HMRC have announced changes to the UK bonded warehousing regime. The purpose of the bonded warehousing regime (the technical phrase is “Customs Warehousing”) is to allow for the indefinite storage of non-European Community goods without triggering liability to pay import VAT and Customs duty.
Until now, it has been standard practice in the UK for dealers and galleries to temporarily remove (for up to 90 days) artworks from bonded warehouses to show the artworks at a gallery or to exhibit them at a fair. In theory, the goods could not be sold whilst they remained out on temporary removal. If a buyer offered for the item, before the sale could take place it would be returned to the bonded warehouse, whereupon after their discharge to another Customs regime, the sale would be concluded.
This is set to change. From 30 June 2013, artworks imported for exhibition with a view to sale, for example at a fair, in a gallery, at an auction house or as part of an exhibition, must enter the UK under Temporary Admission, or they must be removed from Customs Warehousing to Temporary Admission.
Temporary Admission (TA) is a specific VAT importation regime. The difficulty with TA is that it requires the importer to provide security to HMRC to cover the import VAT liability that may become due if the TA procedure is not correctly discharged. Inevitably, providing security has an impact on cash-flow and can severely undermine smaller businesses.
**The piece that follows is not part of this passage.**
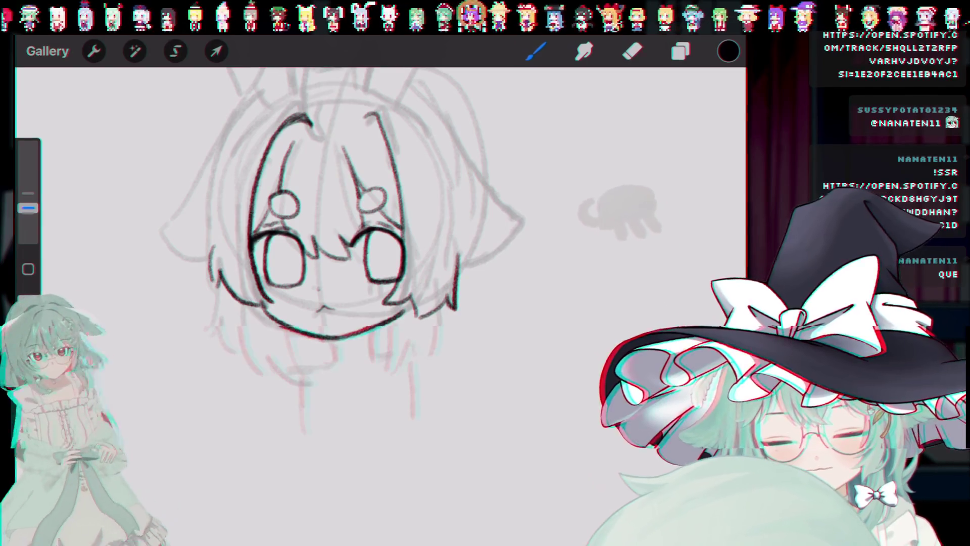
key(ctrl+z)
In a recently published Customs Information Paper (Ref: JCCC CIP (13) 22), HMRC have announced that to mitigate the potential cost impact of TA on businesses, they will offer a full guarantee waiver in respect of import VAT to art businesses holding a full TA authorisation. Here is the catch: before a full TA authorisation is issued, the art business must show:
- a good compliance record,
- it meets the financial solvency criteria
- it can demonstrate a good record keeping history, and
- it has systems in place to identify and correct any errors found.
Some dealers and galleries hold a simplified TA authorisation. They should apply to HMRC (Authorisations and Returns Team) for a full TA authorisation if they do not wish to put up security.
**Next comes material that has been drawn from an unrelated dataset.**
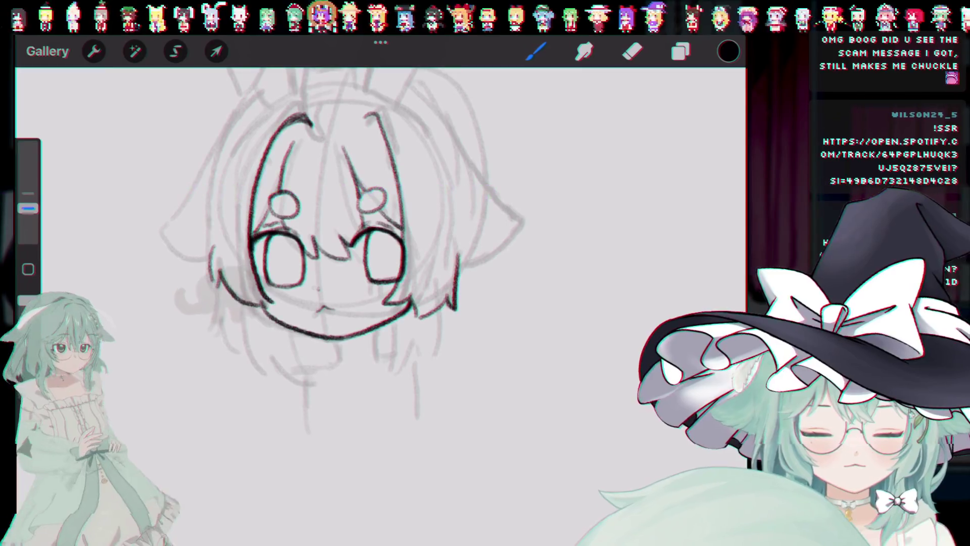
drag(389, 326, 386, 369)
key(ctrl+z)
Dealers and galleries already holding a full TA authorisation should apply to HMRC (Authorisations and Returns Team) to obtain approval to use it without putting up security. In other words, the fact that you hold a full TA authorisation does not mean that you automatically benefit from the full guarantee waiver.
If the dealer or gallery cannot obtain a full TA authorisation, they must give security for the full amount of import VAT (and Customs duty if applicable – see article on the importation of electrical and video installations in this blog).
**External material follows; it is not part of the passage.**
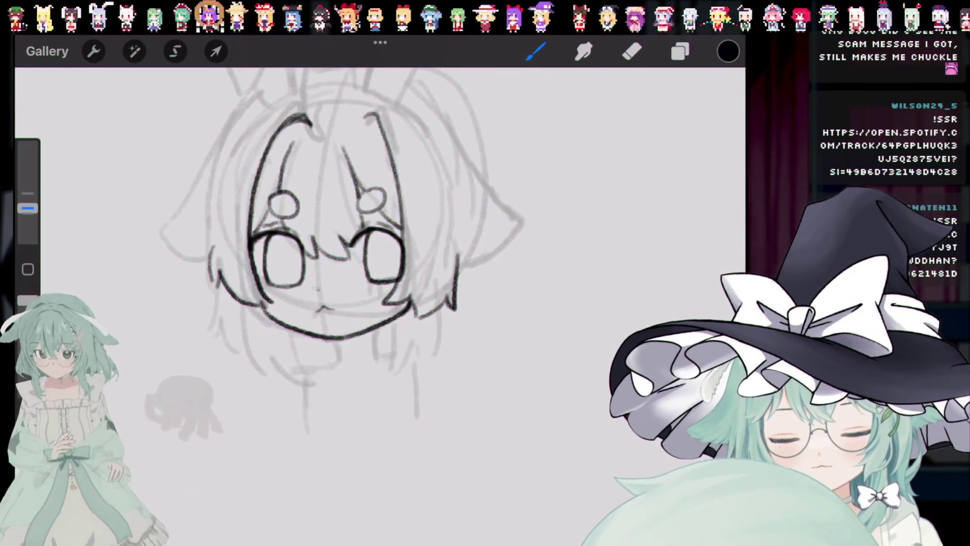
key(ctrl+z)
From 30 June 2013, it will no longer be an option to temporarily remove artworks from a Customs Warehouse, unless:
- the temporary removal is solely for the purpose of viewing in a venue other than a venue qualifying as private premises or allowing public access – HMRC are likely to interpret this “for viewing” exception restrictively,
- the artworks are first moved to TA (and security is given unless authorised by HMRC) or another approved VAT regime,
- the artworks are removed to free circulation, and import VAT is paid, or
- the artworks are re-exported.
Articles published on this blog reflect the opinion of the stated author of the article only. The information they contain does not constitute legal advice.